Friday, March 6, 2015

Can You Climb Out of the Divorce Abyss?

On average, 1 Million Americans each year manage to survive the divorce process, and yet these numbers are somehow not particularly reassuring to those going through the process, who feel like they are free falling into the bottomless pit of hell.  Am I being overly melodramatic?  Not even close-- for those of us that have survived the free fall where you see the security of a life partner, your finances, your identity, your social life, and even your health all slip away.

When you are going through a divorce, you will undoubtedly feel out of control at times, perhaps even helpless at moments, and with each new insult that hits you it will become abundantly clear why so many experience a period of anxiety or depression while going through this miserable situation.  In your darkest moments in fact, you may even ask yourself whether it would be better to drink poison or administer it.  And hopefully that is when you wake up, and realize it is time to take back control of your life and climb out of the abyss.

Here are some tips on how you do that:

1. Get Control of Your Finances- make sure you have a sufficient income to meet your own expenses without relying on someone else.  Balance your own budget so you don't have to borrow from others or beg your ex for money.

2. Create a Stable Home- Set up your own daily routine that brings you comfort and joy.  Get rid of clutter, decorate your own way, and establish a place you are proud to call your own.
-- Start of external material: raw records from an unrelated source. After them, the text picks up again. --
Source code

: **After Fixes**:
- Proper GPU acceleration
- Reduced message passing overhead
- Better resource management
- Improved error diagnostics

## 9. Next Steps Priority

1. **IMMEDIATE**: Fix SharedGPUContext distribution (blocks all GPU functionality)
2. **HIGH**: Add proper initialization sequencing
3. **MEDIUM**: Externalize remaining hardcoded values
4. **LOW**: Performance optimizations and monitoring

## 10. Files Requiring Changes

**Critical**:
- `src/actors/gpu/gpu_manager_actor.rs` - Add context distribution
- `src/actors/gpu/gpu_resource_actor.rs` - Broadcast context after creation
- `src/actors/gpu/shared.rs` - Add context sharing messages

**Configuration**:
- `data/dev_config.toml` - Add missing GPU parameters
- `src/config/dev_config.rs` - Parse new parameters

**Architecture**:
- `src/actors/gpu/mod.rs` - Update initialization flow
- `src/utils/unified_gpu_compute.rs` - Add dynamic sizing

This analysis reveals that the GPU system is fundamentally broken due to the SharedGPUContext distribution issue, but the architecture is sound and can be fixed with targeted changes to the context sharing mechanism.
3. Rebuild Your Own Life-  Connect with your co-workers and neighbors, and try to make new single friends.   Set new goals for yourself-- take a class, travel, join a gym and rediscover parts of yourself that fell by the wayside during your marriage.

4. Forgive Yourself- Hindsight is 20/20, but sadly none of us have figured out a way to go back in time.  If you ignored red flags, let things go too far, said or did things you shouldn't have,  compromised too much or not enough, okay let it go.  Hopefully, you learned some valuable life lessons that you can not only apply in future relationships but that may help you help others you meet going through a similar experience.
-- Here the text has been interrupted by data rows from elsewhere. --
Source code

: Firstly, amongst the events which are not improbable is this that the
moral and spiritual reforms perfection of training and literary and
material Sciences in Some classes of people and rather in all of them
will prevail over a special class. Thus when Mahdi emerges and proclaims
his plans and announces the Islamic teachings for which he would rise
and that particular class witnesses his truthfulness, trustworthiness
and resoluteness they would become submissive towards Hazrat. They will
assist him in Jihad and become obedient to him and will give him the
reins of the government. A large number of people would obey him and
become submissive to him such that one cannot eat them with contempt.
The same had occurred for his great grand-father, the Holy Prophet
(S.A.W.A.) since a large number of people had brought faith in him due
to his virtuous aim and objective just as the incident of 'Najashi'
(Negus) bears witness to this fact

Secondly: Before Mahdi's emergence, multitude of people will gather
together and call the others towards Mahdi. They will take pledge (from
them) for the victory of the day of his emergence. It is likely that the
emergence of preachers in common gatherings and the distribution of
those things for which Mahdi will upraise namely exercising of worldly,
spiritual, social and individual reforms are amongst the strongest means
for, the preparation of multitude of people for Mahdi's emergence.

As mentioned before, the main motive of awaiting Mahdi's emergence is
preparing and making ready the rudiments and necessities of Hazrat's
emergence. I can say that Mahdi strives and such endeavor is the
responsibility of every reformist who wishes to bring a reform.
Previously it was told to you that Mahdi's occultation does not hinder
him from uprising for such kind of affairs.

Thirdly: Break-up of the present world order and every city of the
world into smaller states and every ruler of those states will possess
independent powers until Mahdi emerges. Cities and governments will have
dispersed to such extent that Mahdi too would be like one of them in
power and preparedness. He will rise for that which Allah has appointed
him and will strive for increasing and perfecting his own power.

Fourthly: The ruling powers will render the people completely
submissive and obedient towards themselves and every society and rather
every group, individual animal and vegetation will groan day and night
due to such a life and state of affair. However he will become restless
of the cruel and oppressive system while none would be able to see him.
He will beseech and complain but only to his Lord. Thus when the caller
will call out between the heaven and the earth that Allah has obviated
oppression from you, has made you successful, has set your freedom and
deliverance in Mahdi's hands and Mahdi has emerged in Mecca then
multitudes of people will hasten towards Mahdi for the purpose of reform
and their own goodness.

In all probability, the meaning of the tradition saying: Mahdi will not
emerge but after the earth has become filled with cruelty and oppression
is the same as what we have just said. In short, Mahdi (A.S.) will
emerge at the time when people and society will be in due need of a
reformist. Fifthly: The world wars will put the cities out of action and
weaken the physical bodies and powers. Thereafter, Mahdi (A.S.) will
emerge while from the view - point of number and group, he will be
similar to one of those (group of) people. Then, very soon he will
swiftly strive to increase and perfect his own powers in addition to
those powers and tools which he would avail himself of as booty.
This all takes time, so be patient.  It took me almost a decade to get over my divorce.  With lots of help from others, I learned to manage my own budget, create a stable home for my son and I built a life for myself that I am proud of, but the forgiveness piece took quite a long time.  I wouldn't let others in and kept wondering how could I have made such a terrible choice in a life partner?  The answer is actually quite easy- because at 21,  I was young and naive.  Now I see that extreme opposites are bound to fail, especially when you don't accept each other for the way you are and instead you stupidly keep hoping you will change one another.

After a decade of soul searching, I am happy to report that I have finally come to peace with my past and find myself excited to put it all behind me to embark on a new chapter with the kindest and most patient man I have ever met.  Together, we are healing past wounds and restoring each other's faith in the promise of a happily-ever-after life, and if we can do it, so can you!

1 comment:

  1. I feel sometimes it becomes inevitable to climb out of divorce and seperations but what possible thing that can be done upto the extent is maintaining maturity and keeping care of children.